If you find yourself emptying your bladder before you leave the house, only to have to stop three times between here and Madison, you have an overactive bladder. “Overactive Bladder” is a term we use to describe a strong, frequent, bothersome urge to go to the bathroom. It is very, very common but it is NOT necessarily a “normal” part of aging. Sometimes the urge is so great folks have trouble making it to the bathroom fast enough. That’s called Urge Incontinence and it is at the far end of the wide spectrum of overactive bladder symptoms.
It is really important to bring up these symptoms to your doctor. The symptoms of having to urinate often and urgently could represent a bladder infection. If you have any blood in your urine associated with these symptoms you should be seen by your doctor right away. Cancers can develop in the bladder and sometimes the only symptom is the constant urge of having to void.
Ruling out something dangerous is usually as simple as an office-based urine test. Once you have ruled out an infection or other trouble, there are many different reasons to look into about why your life revolves around where the next bathroom might be.

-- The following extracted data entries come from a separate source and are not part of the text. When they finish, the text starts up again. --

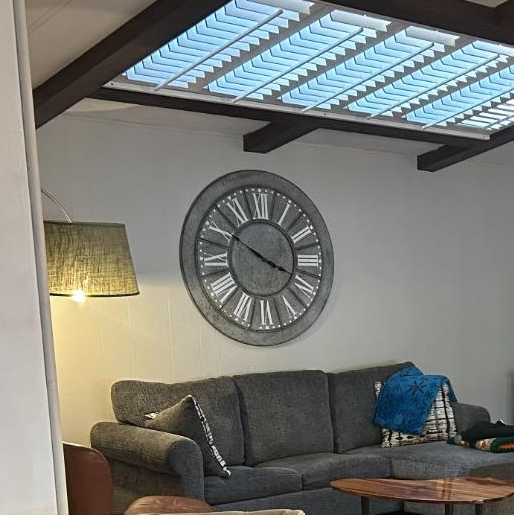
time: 3:50
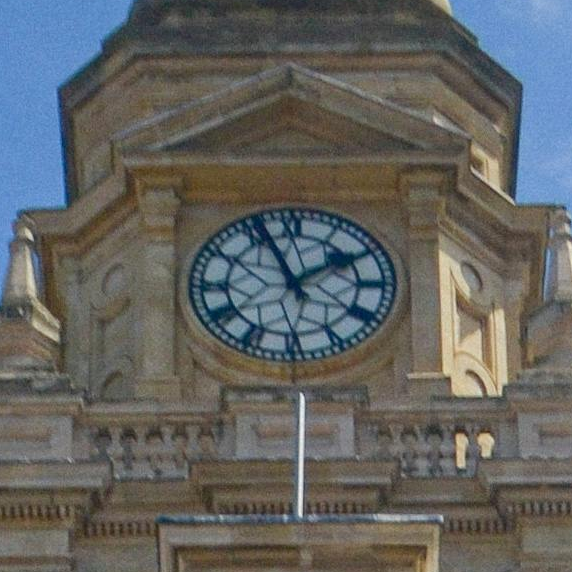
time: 1:56
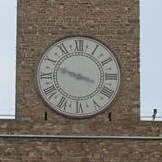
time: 9:48
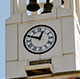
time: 12:49
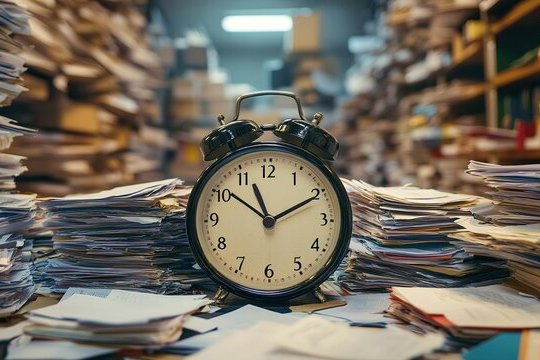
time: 11:10
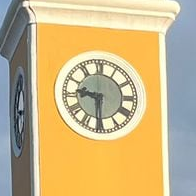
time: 9:30
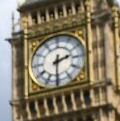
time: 2:30
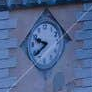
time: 9:39
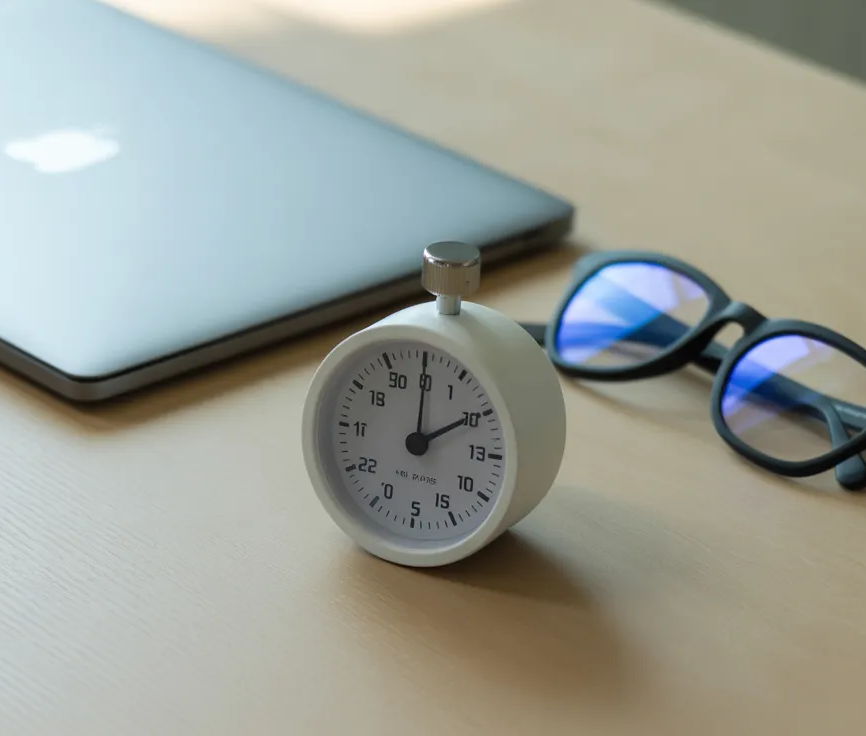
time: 2:00
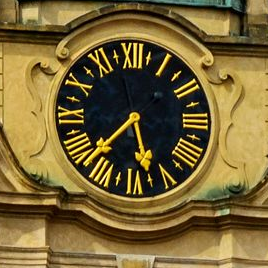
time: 5:37
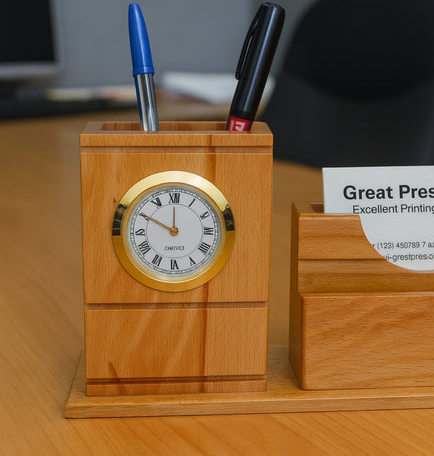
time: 11:50
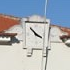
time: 3:52
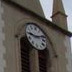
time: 9:11
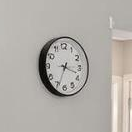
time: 3:34
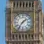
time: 1:36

You see, the bladder is meant to have a pretty boring existence. Ninety-nine percent of the day, the bladder should be spending its time filling with urine. That’s it, just hanging out. It’s supposed to wait until it is full before giving your brain the signal that “it’s time to go”. At that point, you should have plenty of time to get the bathroom without having an accident. Even if you’re 80 years old, you should have plenty of time to get to the bathroom without having an accident. You might say “Well, I’ve always been rushing to the bathroom”. If that’s the case, then we really should talk. Bad habits can seriously affect bladder function and with early intervention, we can prevent permanent bladder damage.
A lot of different things can interfere with normal bladder function: volume of fluid intake, type of liquid (Coffee caffeinated/decaf), bathroom posture, bowel function (especially constipation), nerve damage from prior pelvic surgery, other neurologic conditions like Parkinson’s Disease…the list goes on. Although treatment sometimes requires a medication, some patients do really well with some simple exercises and behavioral modifications.